▸ **EXERCISE DESCRIPTION**
Look for the word "shift" in the entries below, then copy every line that has it.
┄┄┄┄┄┄┄┄┄┄┄┄┄┄┄┄┄┄┄┄
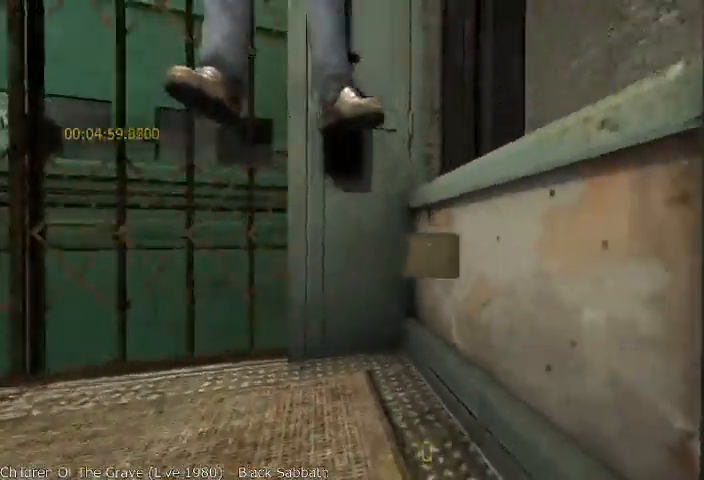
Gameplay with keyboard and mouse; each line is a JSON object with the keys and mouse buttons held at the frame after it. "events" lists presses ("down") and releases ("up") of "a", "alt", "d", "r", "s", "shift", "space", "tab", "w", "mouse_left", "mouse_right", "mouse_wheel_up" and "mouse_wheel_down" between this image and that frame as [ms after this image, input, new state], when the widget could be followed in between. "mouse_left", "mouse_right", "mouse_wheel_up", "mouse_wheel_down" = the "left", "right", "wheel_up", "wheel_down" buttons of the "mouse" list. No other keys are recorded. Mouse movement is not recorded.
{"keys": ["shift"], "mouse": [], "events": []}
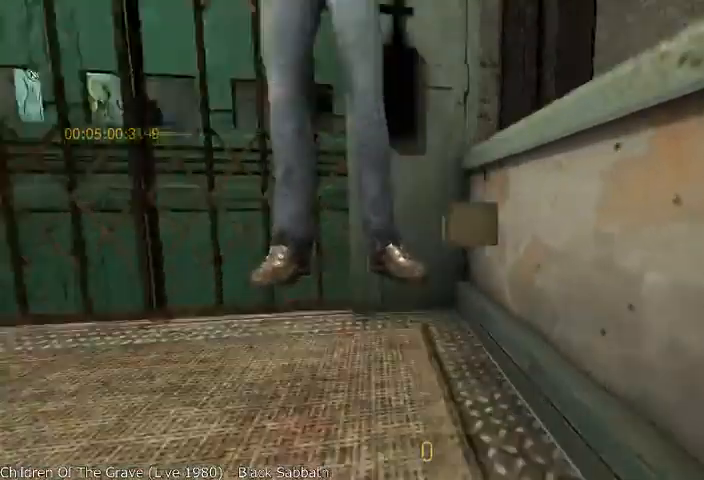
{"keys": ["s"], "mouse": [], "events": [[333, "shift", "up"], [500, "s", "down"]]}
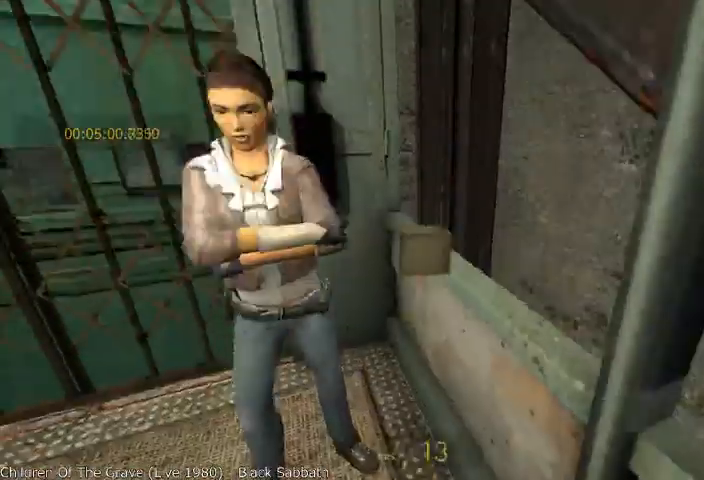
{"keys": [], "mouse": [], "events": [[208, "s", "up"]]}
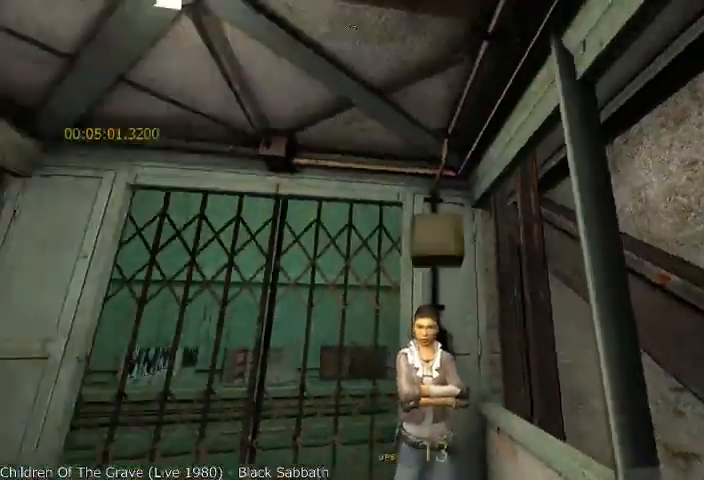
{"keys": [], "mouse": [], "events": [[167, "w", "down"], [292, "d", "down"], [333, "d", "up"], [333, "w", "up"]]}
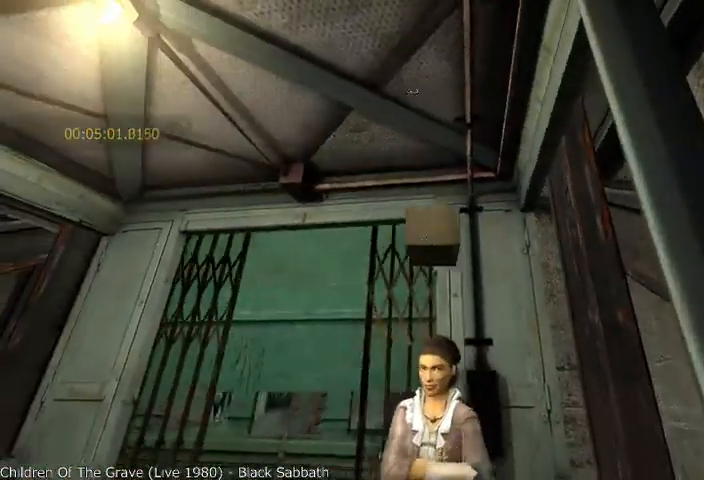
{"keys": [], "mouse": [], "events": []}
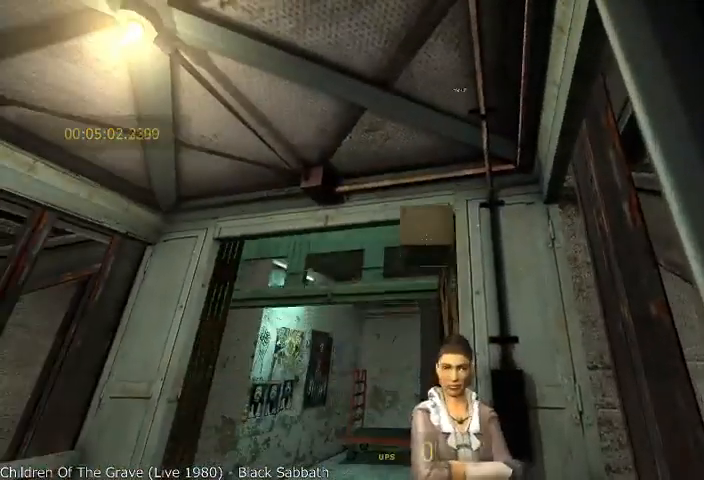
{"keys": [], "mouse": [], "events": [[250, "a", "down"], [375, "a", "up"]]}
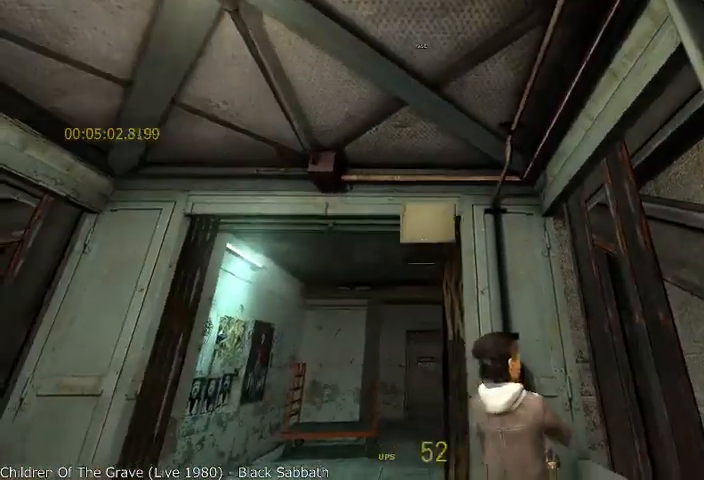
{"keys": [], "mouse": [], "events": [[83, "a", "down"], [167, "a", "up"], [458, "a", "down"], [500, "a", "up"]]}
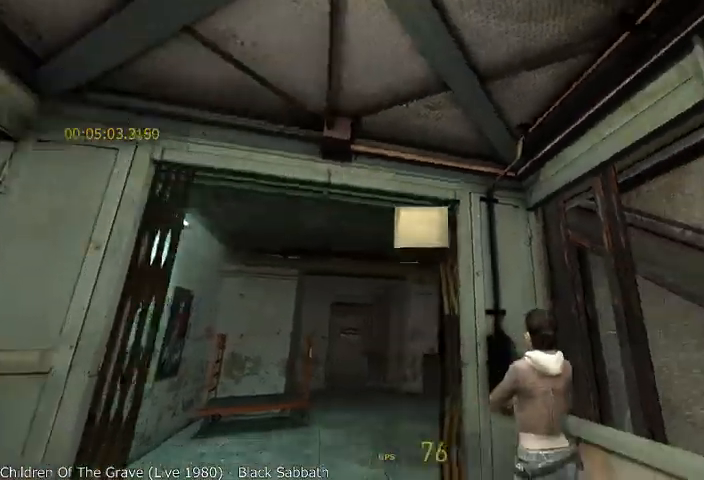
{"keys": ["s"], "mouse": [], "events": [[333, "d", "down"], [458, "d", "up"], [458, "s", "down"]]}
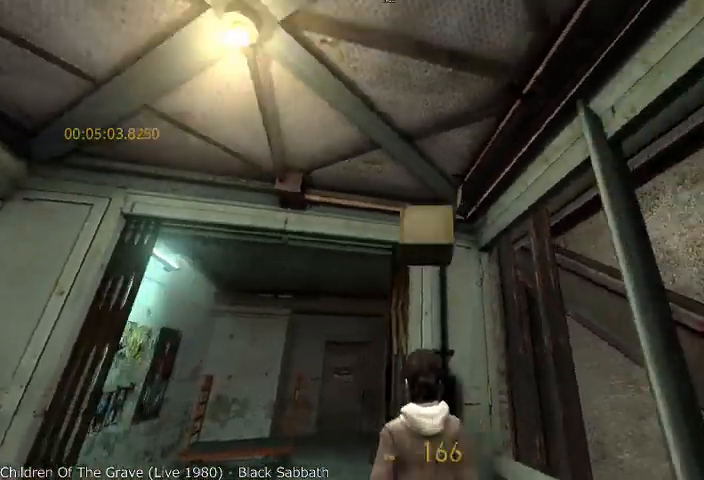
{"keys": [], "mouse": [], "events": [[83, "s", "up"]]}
┄┄┄┄┄┄┄┄┄┄┄┄┄┄┄┄┄┄┄┄
▸ **SOLUTION**
Gameplay with keyboard and mouse; each line is a JSON object with the keys and mouse buttons held at the frame after it. "events" lists presses ("down") and releases ("up") of "a", "alt", "d", "r", "s", "shift", "space", "tab", "w", "mouse_left", "mouse_right", "mouse_wheel_up" and "mouse_wheel_down" between this image and that frame as [ms after this image, input, new state], when the widget could be followed in between. "mouse_left", "mouse_right", "mouse_wheel_up", "mouse_wheel_down" = the "left", "right", "wheel_up", "wheel_down" buttons of the "mouse" list. No other keys are recorded. Mouse movement is not recorded.
{"keys": ["shift"], "mouse": [], "events": []}
{"keys": ["s"], "mouse": [], "events": [[333, "shift", "up"], [500, "s", "down"]]}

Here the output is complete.